*** Document segment ***
In addition to her Navy Unit Commendation, Emmons received five battle stars for World War II service. After minesweeping training, Emmons went by way of Ulithi to the waters around Okinawa in preparation for the planned invasion on 1 April 1945. Early in the morning of 24 March, Emmons and other destroyer minesweepers began sweeping assigned areas south and southwest of Okinawa. On 6 April, the day of Japan's first and largest of ten mass kamikaze attacks called Kikusui (Floating Chrysanthemum), Emmons and her sister ship Rodman were assigned northwest of Okinawa to provide gunfire support for AM class minesweeper units. At 1532, three kamikaze planes attacked Rodman, with one crashing into the forecastle starting huge fires and another one hitting close aboard to starboard with a bomb rupturing the hull and causing flooding in several compartments. Emmons started to circle Rodman to provide fire support to the seriously damaged ship with an estimated 50 to 75 enemy aircraft heading their way. Combat Air Patrol (CAP) destroyed many Japanese planes, and Emmons shot down six. Another four planes crashed close aboard without causing serious damage. Finally, a kamikaze succeeded in crashing into Emmons at 1732, and four more kamikaze aircraft hit the ship within two minutes killing 60 and wounding 77 [1]. At about the same time, another suicide aircraft hit the damaged Rodman, which suffered casualties of 16 dead and 20 wounded [2] from a total of three kamikaze aircraft hits. About 1800, the decision was made aboard Emmons to abandon ship, and the drifting ship with uncontrolled fires was sunk by gunfire from the high-speed minesweeper (DMS-19) in the early morning of 7 April 1945.
*** Data for analysis ***
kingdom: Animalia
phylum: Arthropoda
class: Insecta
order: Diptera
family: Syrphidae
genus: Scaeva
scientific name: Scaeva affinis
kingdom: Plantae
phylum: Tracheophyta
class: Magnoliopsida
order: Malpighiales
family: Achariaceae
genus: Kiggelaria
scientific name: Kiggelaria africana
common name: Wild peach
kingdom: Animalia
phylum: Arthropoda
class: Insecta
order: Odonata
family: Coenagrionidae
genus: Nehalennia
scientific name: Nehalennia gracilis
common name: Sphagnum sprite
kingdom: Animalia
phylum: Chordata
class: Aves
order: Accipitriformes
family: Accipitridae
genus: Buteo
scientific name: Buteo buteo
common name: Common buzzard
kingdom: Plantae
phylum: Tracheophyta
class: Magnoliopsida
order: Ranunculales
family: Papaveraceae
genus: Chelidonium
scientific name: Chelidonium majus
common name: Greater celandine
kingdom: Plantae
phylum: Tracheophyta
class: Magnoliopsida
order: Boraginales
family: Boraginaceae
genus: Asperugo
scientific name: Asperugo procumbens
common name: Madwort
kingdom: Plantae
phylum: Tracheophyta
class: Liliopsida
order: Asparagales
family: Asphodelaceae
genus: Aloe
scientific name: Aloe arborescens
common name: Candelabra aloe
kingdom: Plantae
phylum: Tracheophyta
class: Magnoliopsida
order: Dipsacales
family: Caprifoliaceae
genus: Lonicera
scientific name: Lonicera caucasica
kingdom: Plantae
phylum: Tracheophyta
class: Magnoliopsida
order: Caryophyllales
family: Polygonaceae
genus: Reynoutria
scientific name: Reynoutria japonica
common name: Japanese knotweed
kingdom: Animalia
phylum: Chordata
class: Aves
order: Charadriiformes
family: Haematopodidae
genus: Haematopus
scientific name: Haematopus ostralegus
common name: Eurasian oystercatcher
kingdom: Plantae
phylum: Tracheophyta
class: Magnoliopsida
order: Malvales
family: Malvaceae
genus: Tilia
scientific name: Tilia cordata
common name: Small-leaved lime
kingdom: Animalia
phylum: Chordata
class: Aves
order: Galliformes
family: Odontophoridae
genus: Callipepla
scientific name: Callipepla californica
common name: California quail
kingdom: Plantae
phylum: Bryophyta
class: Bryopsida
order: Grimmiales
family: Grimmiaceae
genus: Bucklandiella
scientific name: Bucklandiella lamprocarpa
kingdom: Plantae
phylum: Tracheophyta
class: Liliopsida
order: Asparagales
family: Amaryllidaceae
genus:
***
* _Problem to solve_:
Continue the account of the destroyer minesweeper Emmons and her final action off Okinawa, beginning after its last sentence.

* _Written answer_:
Several officers and crewmen from Emmons received individual recognition for outstanding performance of duty on 6 April 1945, with awards of one Navy Cross, four Silver Stars, and eight Bronze Stars. All personnel serving on Emmons at the time of the sinking received a Navy Unit Commendation Ribbon from the Secretary of the Navy. The commendation reads as follows:

For outstanding heroism in action while attached to Mine Squadron TWENTY, operating under Commander Mine Force, Pacific Fleet, from 24 to 31 March; and thereafter under the operational control of Commander Transport Screen, from 1 to 6 April 1945, during operations for the seizure of enemy-held Okinawa, Ryukyu Islands. Although lightly armed and highly vulnerable while operating in dangerous mined waters, the Emmons rendered heroic service in minesweeping, fire support, radar picket, anti-suicide boat, antisubmarine and antiaircraft screen missions. A natural and frequent target for heavy Japanese aerial attack, she was constantly vigilant and ready for battle, firing her guns valiantly against a group of Japanese suicide planes striking in force on 6 April, and downing six of the attackers before five others crashed her in rapid succession, killing or wounding many personnel and inflicting damage which resulted in her sinking. By her own aggressiveness and the courage and skill of her officers and men, the U.S.S. Emmons achieved a record of gallantry in combat reflecting the highest credit upon herself and the United States Naval Service.

==Dive site and vandalism==
The wreck of Emmons lies in 147 ft of water off Okinawa's Kouri Island. It has become a popular dive site since its rediscovery in February, 2001.

The wreck made national headlines in September 2010 when it was revealed that it had been vandalized by divers. The ship's builders plate, or data plate, had been removed without the permission of the U.S. Navy, which still maintains custody of the wreck. To many veterans this act was akin to robbing a grave. As one said, "That ship is a resting place (for sixty men). Those men deserve our respect".

On 7 April 2011, the plaque was recovered by the Naval Criminal Investigative Service and is in the hands of proper authorities. The U.S. Navy will determine how the plaque will be displayed.

==Legacy==
The old mess hall on Camp Shields on Okinawa, Japan was refurbished into a training building around 2018. It was renamed the USS Emmons Training Center after the ship.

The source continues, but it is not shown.